With the world’s markets focused on the no-confidence vote in Athens Tuesday evening, one of the big questions facing the investors is if Portugal and Ireland could fall into similar difficulties if dreaded contagion where to spread across Europe’s periphery.

Protester throws a stone during demonstration at anti-austerity rally.
AP
Protester throws a stone during demonstration at anti-austerity rally.

“The Irish and Portuguese public finances are not in as precarious a position as those of Greece, but we think that there is a strong chance that both economies will eventually have to follow in Greece’s footsteps and try to persuade private sector creditors to roll over their debt as part of a new bail-out,” said Ben May, the European economist at Capital Economics in a research note before the Greek vote.

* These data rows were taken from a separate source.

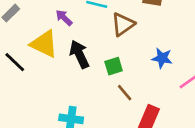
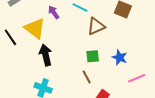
black arrow: (79, 54) -> (46, 55), moved
green square: (114, 66) -> (93, 56), moved

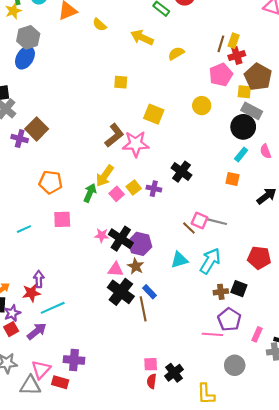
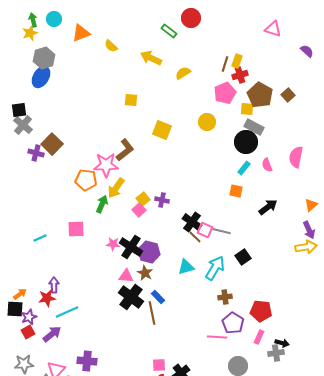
pink star: (136, 144) -> (106, 165), moved
black cross: (181, 172) -> (192, 222), moved
orange pentagon: (51, 182) -> (86, 180), moved
pink square: (117, 194) -> (139, 210), moved
red pentagon: (259, 258) -> (261, 311), moved
black square: (239, 289) -> (243, 257), moved, turned 35

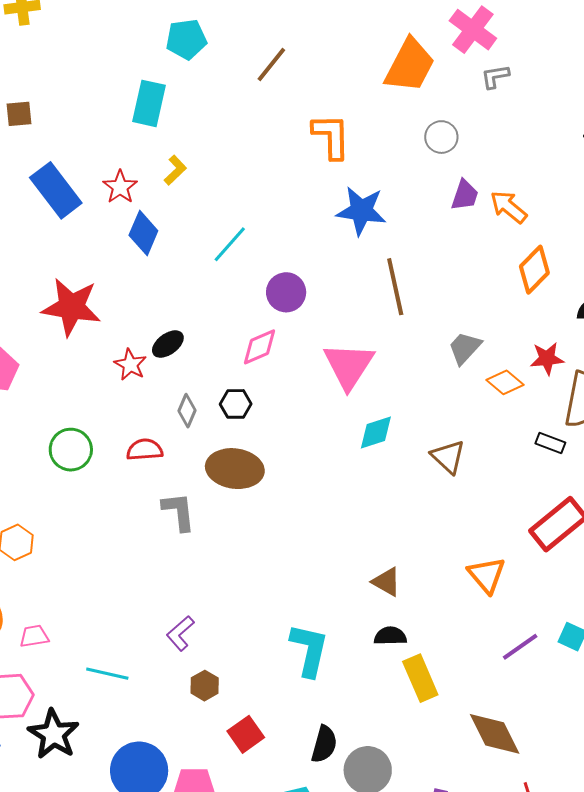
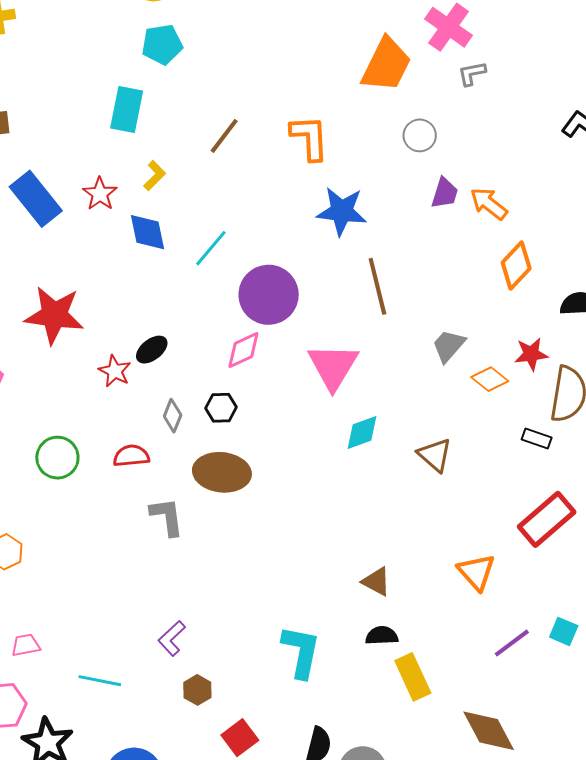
brown line: (271, 64) -> (224, 136), moved
blue diamond: (143, 233) -> (147, 232), moved, turned -33
purple circle: (286, 292) -> (269, 295), size x1.5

“The likelihood of some form of debt rollover in Greece begs the question of whether similar arrangements will follow in Ireland and Portugal. After all, less than a year after Greece gained its first bail-out from the EU and IMF, Ireland and Portugal were forced to request help too,” May added.

With neither the Irish nor the Portuguese under pressure to negotiate more support from the European Union and the International Monetary Fund, May believes both governments have time but the question whether they will they eventually have to follow the Greek example again remains.

“On the face of it, then, this gives both governments at least another 18 months to persuade the markets that they can get their public finances on a stable footing without defaulting,” he wrote.

“But if Irish and Portuguese long-term bond yields remained well above 6 percent or so next summer, concerns of a funding crisis in 2013 would inevitably start to grow and would probably result in both Governments coming under pressure to accept a second bail-out package well before 2013,” said May.

With no chance of either country running a budget surplus next year, May believes the budget deficit in both countries could actually keep going up.

“In all, we think that both countries may eventually follow in Greece’s path and have to seek a second bail-out package. Given the unpopularity of bail-outs among core voters, policymakers are likely to demand that the private sector shares some of the burden too,” he said.

“And if our pessimistic growth forecasts turn out to be correct, there is a risk that this is eventually followed by a more significant default,” May added.